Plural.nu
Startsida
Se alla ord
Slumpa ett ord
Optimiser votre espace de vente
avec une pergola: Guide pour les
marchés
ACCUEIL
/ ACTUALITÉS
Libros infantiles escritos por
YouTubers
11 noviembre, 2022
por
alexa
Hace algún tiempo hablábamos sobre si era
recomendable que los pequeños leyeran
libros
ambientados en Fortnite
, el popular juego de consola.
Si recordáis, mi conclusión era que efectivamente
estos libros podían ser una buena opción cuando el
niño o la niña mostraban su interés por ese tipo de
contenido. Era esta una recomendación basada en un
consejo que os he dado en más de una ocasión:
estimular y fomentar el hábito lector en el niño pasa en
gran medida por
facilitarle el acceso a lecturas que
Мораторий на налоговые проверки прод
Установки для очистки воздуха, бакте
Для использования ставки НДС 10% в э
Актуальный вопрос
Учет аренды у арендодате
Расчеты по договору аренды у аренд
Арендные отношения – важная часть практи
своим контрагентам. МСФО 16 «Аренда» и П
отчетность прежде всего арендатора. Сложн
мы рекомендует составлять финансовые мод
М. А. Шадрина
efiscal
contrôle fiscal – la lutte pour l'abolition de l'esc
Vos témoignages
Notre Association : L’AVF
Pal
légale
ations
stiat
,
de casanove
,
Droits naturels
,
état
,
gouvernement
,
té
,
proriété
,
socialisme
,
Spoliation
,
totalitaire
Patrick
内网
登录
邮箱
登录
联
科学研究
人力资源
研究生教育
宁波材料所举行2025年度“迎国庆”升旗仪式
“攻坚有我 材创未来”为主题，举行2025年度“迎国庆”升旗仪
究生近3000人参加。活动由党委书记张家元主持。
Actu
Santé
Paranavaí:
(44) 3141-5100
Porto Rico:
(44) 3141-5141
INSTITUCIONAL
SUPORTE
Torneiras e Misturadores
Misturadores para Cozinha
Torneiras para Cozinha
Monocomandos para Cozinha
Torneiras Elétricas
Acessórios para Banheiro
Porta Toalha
....................
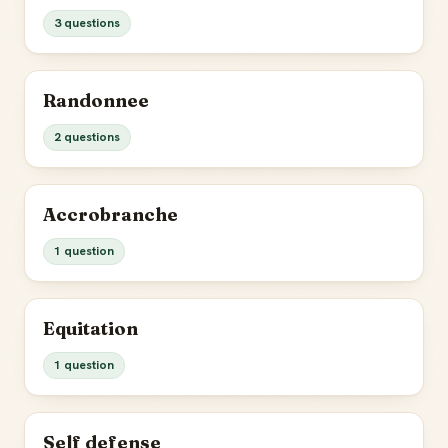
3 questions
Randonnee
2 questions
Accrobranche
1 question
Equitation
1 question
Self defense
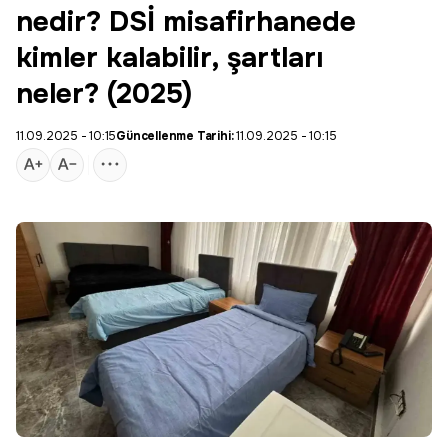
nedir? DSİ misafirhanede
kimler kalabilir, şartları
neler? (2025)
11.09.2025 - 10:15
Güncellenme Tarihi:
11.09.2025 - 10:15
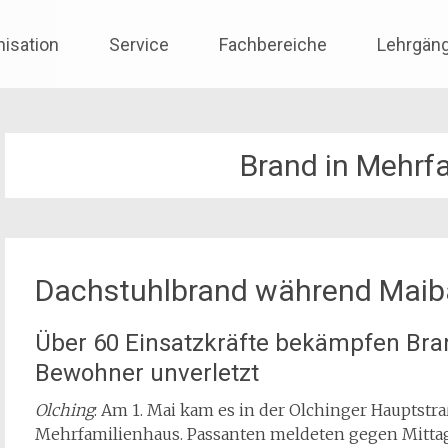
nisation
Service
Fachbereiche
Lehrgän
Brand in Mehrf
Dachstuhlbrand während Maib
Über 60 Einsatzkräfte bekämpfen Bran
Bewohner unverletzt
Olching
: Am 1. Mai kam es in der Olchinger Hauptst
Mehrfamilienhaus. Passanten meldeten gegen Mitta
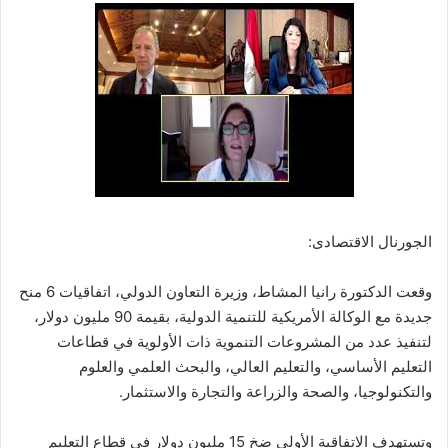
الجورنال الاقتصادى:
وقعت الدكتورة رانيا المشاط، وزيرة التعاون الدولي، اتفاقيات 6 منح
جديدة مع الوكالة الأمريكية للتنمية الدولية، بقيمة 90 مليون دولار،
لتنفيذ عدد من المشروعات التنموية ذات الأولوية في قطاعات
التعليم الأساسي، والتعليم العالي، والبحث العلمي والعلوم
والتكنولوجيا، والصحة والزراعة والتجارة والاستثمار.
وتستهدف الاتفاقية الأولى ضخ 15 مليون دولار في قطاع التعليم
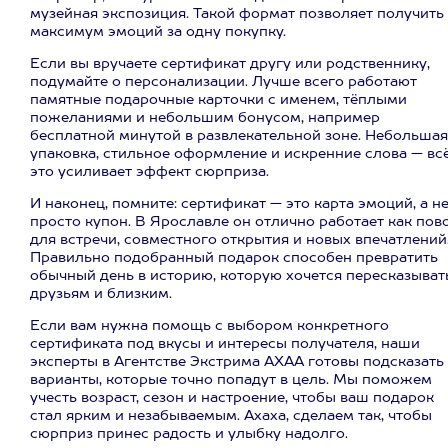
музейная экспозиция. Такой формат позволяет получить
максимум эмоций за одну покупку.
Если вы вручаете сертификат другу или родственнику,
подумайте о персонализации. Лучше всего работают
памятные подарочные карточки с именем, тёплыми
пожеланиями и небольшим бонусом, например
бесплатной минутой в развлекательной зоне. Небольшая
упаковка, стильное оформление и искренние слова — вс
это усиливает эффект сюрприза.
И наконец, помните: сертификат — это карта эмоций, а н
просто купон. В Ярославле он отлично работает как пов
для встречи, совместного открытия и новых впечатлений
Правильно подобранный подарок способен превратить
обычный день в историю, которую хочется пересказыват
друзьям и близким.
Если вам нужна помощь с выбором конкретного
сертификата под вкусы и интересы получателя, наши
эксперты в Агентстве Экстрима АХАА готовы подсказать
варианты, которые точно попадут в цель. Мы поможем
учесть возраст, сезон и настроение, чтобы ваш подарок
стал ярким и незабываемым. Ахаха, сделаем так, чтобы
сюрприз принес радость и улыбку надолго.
....................
Activity: From the records, copy out each line that includes the string "pour".

Solution:
avec une pergola: Guide pour les
contrôle fiscal – la lutte pour l'abolition de l'esc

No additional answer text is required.